Weber’in kapitalizm ve rasyonalite kavramlarını anlatmak
Rasyonelleşme ilkesi Weber’in tarih felsefesinin en temel ögesidir. Weber, rasyonellik kavramını daha çok kapitalist ekonomi etkinliğini ve bürokratik iktidar biçimini tanımlamak için kullanmıştır. Kurumsal yapıların yükselişi ve çöküşünü, sınıfların, partilerin ve yöneticilerin iniş ve çıkışlarını rasyonelleşme eğilimine bağlamıştır. Weber’e göre, rasyonelleşme kendini şu şekilde ifade etmektedir: Ekonomik girişimin üretim yeri olarak evden ayrılması; işletmenin harcamalarının ve kârlarının hesaplanabilirliği; kapitalist işletmenin kârının mübadele yolu ile elde edilmesi; kapitalist işletmenin hür emeğe ihtiyaç duyması ve kapitalist işletmenin bürokratik organizasyonlara dönüşme eğiliminde olmasıdır. Diğer yanda, Weber rasyonalitenin sonuçları konusunda tamamen iyimser de olmamıştır. Weber, kapitalizmin gelişmesine karşı çıkmamış ve Marx’ın komünizm hakkındaki düşüncelerini ise ütopya olarak değerlendirmiştir. Weber, sadece üretim ilişkilerine bakarak toplumsal yapının analiz edilmesine karşı çıkmıştır.
Weber’in bürokrasi, sınıf, statü ve parti kavramlarını açıklamak
Weber’e göre bürokrasi, her biri uzmanlaşmış bir işlevi yerine getiren çok sayıda birey arasındaki iş birliğinin sürekli örgütlenmesidir. Doğruluk, hız, kesinlik, dosya bilgisi, süreklilik, gizlilik, birlik, tam bağımlılık, sürtüşmenin ve maddi ve kişisel maliyetlerin azaltılması ise bürokratik bir yönetimin en belirgin özellikleridir. Bürokraside her
görev ve sorumluluk, uzmanlık eğitimi görmüş ve sürekli pratik içinde bulunan memurlara verilir. Bürokrasi bir kez tam kurulduktan sonra artık ortadan kaldırılması çok zordur. Kitlelerin maddi geleceği giderek bürokrasinin doğru ve istikrarlı işleyişine bağlı hâle gelmektedir. Bürokrasi bünyesinde çalışanlara emekleri karşılığında kurallara göre belirlenmiş bir ücret ödenir. Bu ödeneği sağlamak için de bürokrasinin kendi kaynaklarının olması gerekir. Weber, çağdaş bürokrasinin somut işleyiş özelliklerini şöyle sıralamıştır: Resmî yetki alanları kurallar, yasalar ya da yönetme- liklerce düzenlenmiştir; denetimi sağlayan bir ast- üst ilişkisi vardır; bürokrasinin yönetimi yazılı belgelere dayanır, bu nedenle çok sayıda memur görevlendirilir, resmî bir görevi yürüten memur kadrosuna daire, özel sektörde ise buna büro adı verilir; daire ya da büro yönetimi çok iyi bir uzmanlık eğitimini gerektirir; daire ya da büro kurulduktan sonra tam kapasite ile çalışması lazımdır ve iş yeri yönetimi belli bir istikrarı ve kapsamı olan, öğrenebilir genel kurallara bağlıdır. Bu kuralları bilmek çalışanların görevidir.

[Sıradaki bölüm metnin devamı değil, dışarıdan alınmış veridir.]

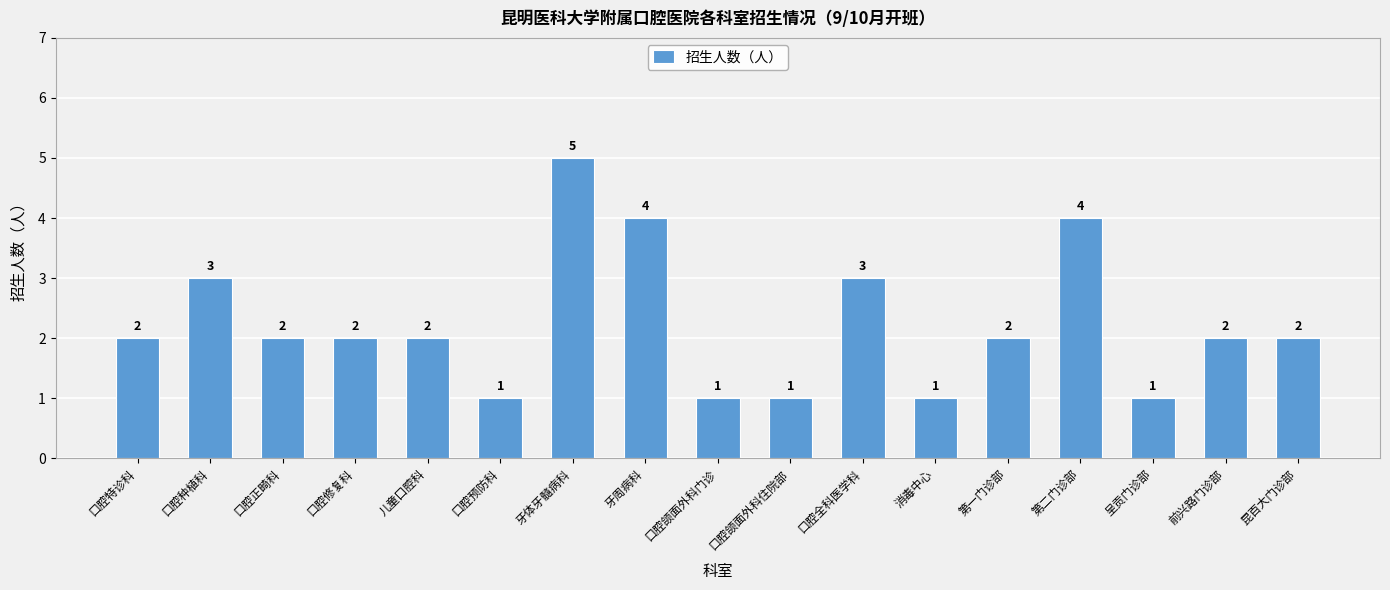

The chart shows a value of 2 at 前兴路门诊部. True or false?

True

Weber, toplumsal yapıyı ve toplumsal eşitsizliği açıklamak için birkaç kavramdan faydalanmıştır. Bunlardan birincisi sosyal sınıflar, ikincisi statü, üçüncüsü ise partilerdir. Weber “mülkiyet” ve “mülksüzlük”ün bütün sınıf konumlarının temel kategorisi olduğu sonucuna varır. Bunları da pozitif ayrıcalıklı ve negatif ayrıcalıklı sınıflar şeklinde alt kategorilere ayırır. Bunlara bir de orta sınıfı ekler. Ona göre, Marxist öğretinin tersine toplumların karmaşık bir yapısı vardır ve bunlar basit sınıf tanımlamalarıyla açıklanamaz. Weber’e göre, kapitalizme egemen olan şey, Marx’ın inandığı gibi sınıf savaşımı değil, bilim ve bürokrasinin büyük ölçekli örgütler geliştirmesiydi. Diğer yanda statü genellikle hayat şekli, eğitim, kalıtsal ya da mesleki prestij ile belirlenir. Statü grupları ile sınıf grupları aynı şeyi temsil etmez. Hem mülk sahipleri hem de mülksüzler aynı statü grubuna mensup olabilirler. Sınıf tabakalaşması üretim ve mülkiyet ilişkilerine, statü tabakalaşması ise özel “hayat tarzlarının” temsil ettiği tüketim biçimlerine göre belirlenir. Meslek grubu da bir statü grubudur. Sınıflarla statü grupları arasındaki farklılıklar sık sık örtüşür. Sınıflar ve statü grupları birbirlerini ve hukuk düzenini etkilerler ve karşılığında hukuk düzeni tarafından etkilenirler. Partiler ise güç ve iktidarla sınırlıdırlar. Partilerin yapısı her şeyden önce o topluluktaki egemenliğin yapısına göre belirlenir. Partiler sosyal gücün ele geçirilmesine yönelirken bütün sınıf ve statü sınırlarında faaliyet gösterirler.